··· Dataset records ···

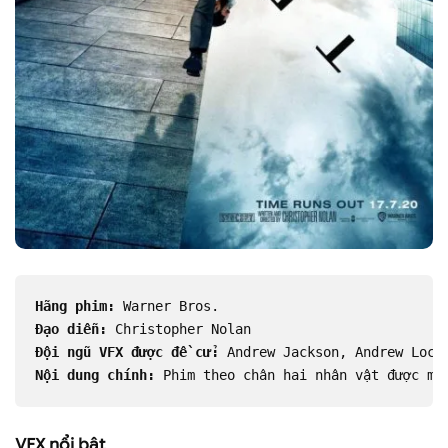
Hãng phim:
 Warner Bros.
Đạo diễn:
 Christopher Nolan
Đội ngũ VFX được đề cử:
 Andrew Jackson, Andrew Lock
Nội dung chính:
 Phim theo chân hai nhân vật được mộ
VFX nổi bật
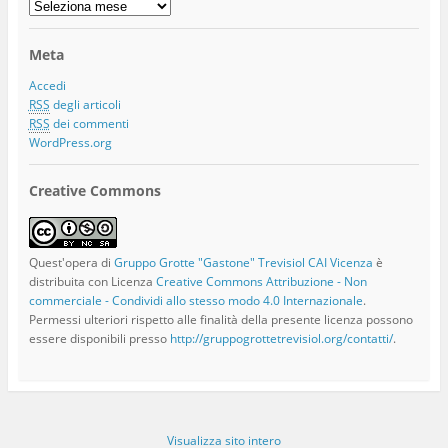
Storico
Articoli
Meta
Accedi
RSS
degli articoli
RSS
dei commenti
WordPress.org
Creative Commons
Quest'opera di
Gruppo Grotte "Gastone" Trevisiol CAI Vicenza
è
distribuita con Licenza
Creative Commons Attribuzione - Non
commerciale - Condividi allo stesso modo 4.0 Internazionale
.
Permessi ulteriori rispetto alle finalità della presente licenza possono
essere disponibili presso
http://gruppogrottetrevisiol.org/contatti/
.
Visualizza sito intero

···

Exercise brief — Your copy should match the records word for word, with the pictures removed.

Answer area —
Hãng phim:
 Warner Bros.
Đạo diễn:
 Christopher Nolan
Đội ngũ VFX được đề cử:
 Andrew Jackson, Andrew Lock
Nội dung chính:
 Phim theo chân hai nhân vật được mộ
VFX nổi bật
Storico
Articoli
Meta
Accedi
RSS
degli articoli
RSS
dei commenti
WordPress.org
Creative Commons
Quest'opera di
Gruppo Grotte "Gastone" Trevisiol CAI Vicenza
è
distribuita con Licenza
Creative Commons Attribuzione - Non
commerciale - Condividi allo stesso modo 4.0 Internazionale
.
Permessi ulteriori rispetto alle finalità della presente licenza possono
essere disponibili presso
http://gruppogrottetrevisiol.org/contatti/
.
Visualizza sito intero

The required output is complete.